Author:Chu Xianzhi
Local content
Preface
Introduction and use of data replication
How to build a data warehouse
Functions of the zookeeper agent
Category and time of use
Design a secure environment (secure replication)
Conclusion
Preface
Some friends often hope to distribute the company's internal data sources to other SQL server data sources, the reason may be that there is usually no copy of the information, hoping that the information can be distributed, "Submit" the information to another machine for the purpose of verifying the quality.
There are many opportunities in the enterprise that may need to distribute data. This article will show you how to replicate data in SQL Server.
This article will discuss the following topics:
Introduction and use of data replication
How to build a data warehouse
Describes the functions of the replication agent.
Design a secure environment (secure replication)
Introduction and use of data replication
If we do not mention the technical skills provided by the SQL Server database, we define the dynamic production of SQL Server in terms of names, in fact, I just wrote a copy of the content of a resource to B, no matter whether it is a data source or B data source, there will be a model of data.
After learning such a theory, we want to see that in practice, there are many ways to reflect the above situation, such:
(A) Periodically use DTS to route data to the second machine.
(B) Regularly copy the information from A to B.
(C) Use the optimize sequence function provided by SQL Server.
In other words, it is not only possible to use the optimize function provided by SQL Server to complete the reading. There should be many methods, similar functions can be implemented.
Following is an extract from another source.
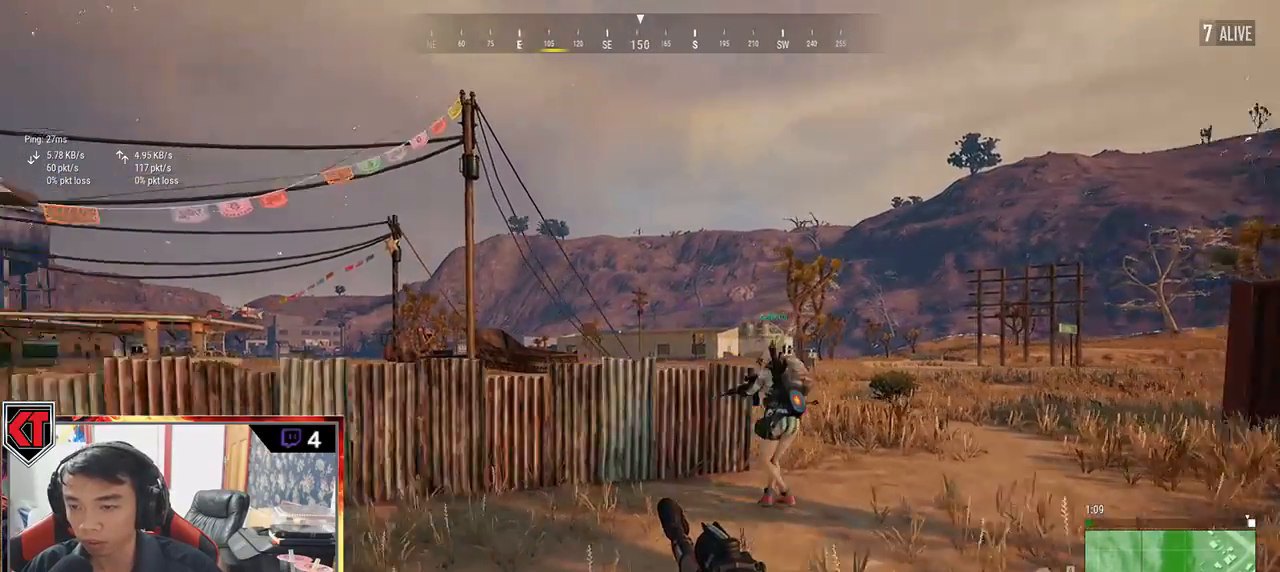
{"keys": ["d", "s"], "mouse": [], "events": [[33, "d", "down"], [100, "a", "up"]]}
However, why does the dynamic route function provided by SQL Server need to be used? The main reason is the autonomy and latency considerations of data.
The primary consideration of the memory mechanism provided by SQL Server is the time difference, that is, "at the same time, the two SQL servers may not be able to see the same data. "However, the latest data can be confirmed to be consistent.
From this perspective, there are the following situations in which commercial environments that can be used:
(A) There are multiple users who need to access or access multiple data sources that need the same data sources:
This allows users on the terminal to obtain data in a convenient location, so as to avoid accessing data through a fixed or slow network.
Users with dynamic configurations (such as Pocket PC) can also use the resource when accessing images, and when the network is connected again, the dynamic resources are synchronized back to the primary resource.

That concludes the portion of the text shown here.